Und um diese Satzung geht es offensichtlich. Wir zitieren in Auszügen:
„III/12 Satzung über Erlaubnisse und Gebühren für Sondernutzungen an öffentlichen Straßen“:
(…) § 4 Gebührenpflicht
(1) Für Sondernutzungen an den in § 1 genannten Straßen werden Gebühren nach Maßgabe dieser Satzung und des Gebührenverzeichnisses (Anlage) erhoben. Dies gilt auch, wenn die Erlaubnis nach anderen gesetzlichen Vorschriften erteilt wird (vgl. § 2 Abs. 2).
(2) Von der Erhebung einer Gebühr wird abgesehen, wenn die Sondernutzung überwiegend im öffentlichen Interesse liegt, ferner, wenn sie ausschließlich gemeinnützigen oder sonstigen allgemein förderungswürdigen Zwecken dient.
(3) Keine Gebühren werden erhoben, wenn sich die Straßenbenutzung gem. § 8 Abs. 10 FStrG oder § 23 StrG nach bürgerlichem Recht richtet.
(4) Die Erhebung einer Verwaltungsgebühr für die Erteilung der Sondernutzungserlaubnis nach Nr. 9 der Anlage zu § 4 der Verwaltungsgebührenordnung bleibt unberührt (Ortsrecht l, 5).

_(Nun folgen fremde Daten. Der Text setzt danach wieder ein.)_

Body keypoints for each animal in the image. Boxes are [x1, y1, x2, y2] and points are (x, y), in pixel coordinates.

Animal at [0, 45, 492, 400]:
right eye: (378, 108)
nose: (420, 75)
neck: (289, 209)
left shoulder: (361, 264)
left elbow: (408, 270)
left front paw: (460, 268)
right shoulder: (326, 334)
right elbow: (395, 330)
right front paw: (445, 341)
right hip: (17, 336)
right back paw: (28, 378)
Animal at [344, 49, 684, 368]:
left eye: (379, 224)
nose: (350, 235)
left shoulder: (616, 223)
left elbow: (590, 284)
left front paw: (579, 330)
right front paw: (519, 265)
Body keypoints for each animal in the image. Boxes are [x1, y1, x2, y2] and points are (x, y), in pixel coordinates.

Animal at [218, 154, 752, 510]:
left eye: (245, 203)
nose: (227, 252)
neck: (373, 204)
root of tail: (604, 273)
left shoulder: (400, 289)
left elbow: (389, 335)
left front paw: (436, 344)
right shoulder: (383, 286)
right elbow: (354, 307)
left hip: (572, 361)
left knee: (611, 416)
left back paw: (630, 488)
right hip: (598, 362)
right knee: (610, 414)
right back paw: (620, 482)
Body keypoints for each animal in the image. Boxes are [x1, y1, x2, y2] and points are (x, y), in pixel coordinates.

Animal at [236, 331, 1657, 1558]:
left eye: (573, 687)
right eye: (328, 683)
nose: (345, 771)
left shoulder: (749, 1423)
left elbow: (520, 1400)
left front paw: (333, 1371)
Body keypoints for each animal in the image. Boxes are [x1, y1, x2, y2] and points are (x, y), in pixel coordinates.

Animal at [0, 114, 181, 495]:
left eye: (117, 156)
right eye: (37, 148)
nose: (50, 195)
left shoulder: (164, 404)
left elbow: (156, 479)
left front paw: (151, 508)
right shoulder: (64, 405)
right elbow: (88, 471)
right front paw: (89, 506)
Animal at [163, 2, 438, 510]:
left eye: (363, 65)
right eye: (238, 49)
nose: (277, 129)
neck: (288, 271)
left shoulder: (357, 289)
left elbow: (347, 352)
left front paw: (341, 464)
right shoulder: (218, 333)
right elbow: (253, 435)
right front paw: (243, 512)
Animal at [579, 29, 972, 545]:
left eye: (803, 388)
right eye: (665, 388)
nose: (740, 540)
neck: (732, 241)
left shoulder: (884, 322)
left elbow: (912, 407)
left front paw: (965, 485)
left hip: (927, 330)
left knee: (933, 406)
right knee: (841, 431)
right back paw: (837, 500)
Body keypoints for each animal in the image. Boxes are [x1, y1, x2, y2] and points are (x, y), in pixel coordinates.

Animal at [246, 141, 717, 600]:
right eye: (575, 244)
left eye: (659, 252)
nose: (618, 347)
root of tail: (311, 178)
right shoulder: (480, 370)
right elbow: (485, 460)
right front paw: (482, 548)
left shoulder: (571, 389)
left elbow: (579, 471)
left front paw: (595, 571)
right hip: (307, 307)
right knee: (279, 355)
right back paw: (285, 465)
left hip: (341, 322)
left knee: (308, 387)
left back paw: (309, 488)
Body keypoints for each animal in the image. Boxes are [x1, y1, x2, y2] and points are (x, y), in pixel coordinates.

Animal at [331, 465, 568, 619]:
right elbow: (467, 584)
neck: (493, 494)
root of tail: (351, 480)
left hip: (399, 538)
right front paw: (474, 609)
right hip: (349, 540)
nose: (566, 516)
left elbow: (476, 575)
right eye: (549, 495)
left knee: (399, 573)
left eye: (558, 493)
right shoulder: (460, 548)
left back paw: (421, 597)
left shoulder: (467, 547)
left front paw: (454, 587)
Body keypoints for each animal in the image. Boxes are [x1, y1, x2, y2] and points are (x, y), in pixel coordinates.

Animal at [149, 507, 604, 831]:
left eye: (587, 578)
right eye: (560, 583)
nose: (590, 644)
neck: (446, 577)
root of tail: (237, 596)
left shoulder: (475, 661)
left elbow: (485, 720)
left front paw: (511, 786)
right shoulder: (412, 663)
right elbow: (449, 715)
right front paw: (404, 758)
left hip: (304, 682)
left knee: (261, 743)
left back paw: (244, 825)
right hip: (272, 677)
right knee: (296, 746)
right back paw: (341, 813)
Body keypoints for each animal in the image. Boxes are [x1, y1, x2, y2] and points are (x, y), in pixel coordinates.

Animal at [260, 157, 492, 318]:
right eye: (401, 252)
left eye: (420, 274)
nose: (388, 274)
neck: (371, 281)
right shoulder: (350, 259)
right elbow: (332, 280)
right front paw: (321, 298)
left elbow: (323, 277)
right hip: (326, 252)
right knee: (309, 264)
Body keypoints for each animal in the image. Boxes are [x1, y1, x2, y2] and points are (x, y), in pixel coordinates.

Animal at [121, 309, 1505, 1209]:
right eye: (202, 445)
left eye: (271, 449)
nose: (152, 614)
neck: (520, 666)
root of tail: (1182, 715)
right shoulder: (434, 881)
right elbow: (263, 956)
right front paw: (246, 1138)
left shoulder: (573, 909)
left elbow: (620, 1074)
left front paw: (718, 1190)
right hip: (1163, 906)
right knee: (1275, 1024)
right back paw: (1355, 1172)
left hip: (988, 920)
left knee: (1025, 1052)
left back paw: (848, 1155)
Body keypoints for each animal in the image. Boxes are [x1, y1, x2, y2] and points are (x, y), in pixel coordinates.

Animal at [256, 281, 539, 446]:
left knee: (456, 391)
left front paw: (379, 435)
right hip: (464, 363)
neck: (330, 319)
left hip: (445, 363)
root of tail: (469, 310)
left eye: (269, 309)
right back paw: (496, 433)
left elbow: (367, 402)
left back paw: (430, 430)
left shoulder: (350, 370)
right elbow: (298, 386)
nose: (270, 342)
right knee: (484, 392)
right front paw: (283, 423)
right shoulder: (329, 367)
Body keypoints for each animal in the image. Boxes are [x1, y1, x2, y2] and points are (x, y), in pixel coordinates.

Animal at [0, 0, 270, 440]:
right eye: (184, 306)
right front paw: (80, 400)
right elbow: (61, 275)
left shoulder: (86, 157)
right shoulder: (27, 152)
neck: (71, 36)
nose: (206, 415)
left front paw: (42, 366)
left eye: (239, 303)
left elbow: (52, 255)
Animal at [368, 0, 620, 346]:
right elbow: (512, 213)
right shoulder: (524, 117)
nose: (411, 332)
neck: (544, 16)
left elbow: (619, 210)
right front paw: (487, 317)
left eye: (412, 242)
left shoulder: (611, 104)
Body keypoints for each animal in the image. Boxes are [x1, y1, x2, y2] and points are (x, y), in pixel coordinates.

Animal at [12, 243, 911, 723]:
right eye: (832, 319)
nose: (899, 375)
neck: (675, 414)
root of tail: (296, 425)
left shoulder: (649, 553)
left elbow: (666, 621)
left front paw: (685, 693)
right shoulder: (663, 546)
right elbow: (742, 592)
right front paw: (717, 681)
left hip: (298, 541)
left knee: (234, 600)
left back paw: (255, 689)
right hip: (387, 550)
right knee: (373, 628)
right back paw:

(5) Soweit im Gebührenverzeichnis keine besonderen Gebühren oder Gebührentatbestände enthalten sind, werden diese in Anlehnung an vergleichbare Tatbestände und im Rahmen des für „Sonstige Sondernutzungen“ zulässigen Höchstbetrages erhoben.
§ 5
(1) Innerhalb des Gebührenrahmens bemisst sich die Gebühr nach der Verkehrsbedeutung der Straße, nach Art und Maß der Nutzung, und nach dem wirtschaftlichen Interesse des Antragstellers (vgl. § 2) Abs. 2 StrG). (…)
(3) Der für den Antragsteller günstigste Gebührenrahmen ist anzuwenden. Beträge unter 1,02 Euro werden nicht erhoben.
Quelle: http://www.konstanz.de/rathaus/ortsrecht/03649/00039/
Und zu Verwaltungsgebühren siehe § 7 „I/5 Satzung der Stadt Konstanz über die Erhebung von Verwaltungsgebühren“:
http://www.konstanz.de/rathaus/ortsrecht/03647/00011/index.html
red
Mehr zum Thema:
20.07.16 | Behördliche Abzocke oder politische Gängelung?
Zuhören kann man auch beim Podcast der Stadt Konstanz, wo sich OB Burchardt zu dieser Thematik äußert .. Schon (typisch) einseitig die Darstellung hier .. No Offense
Ist der OB schon bei der Gebührenfrage zu Infoständen überfordert, was macht er dann bei wirklich komplizierten Zusammenhängen und Fragestellungen?
Wenn es Gegenwind aus verschiedenen Richtungen gibt, dann wird am besten vertagt!
Vielleicht sollten die Interessenverbände einen Infostand zur möglichen Gebührenfreiheit von Infoständen machen und den OB einladen sich mal zu informieren und um zu lernen zuzuhören.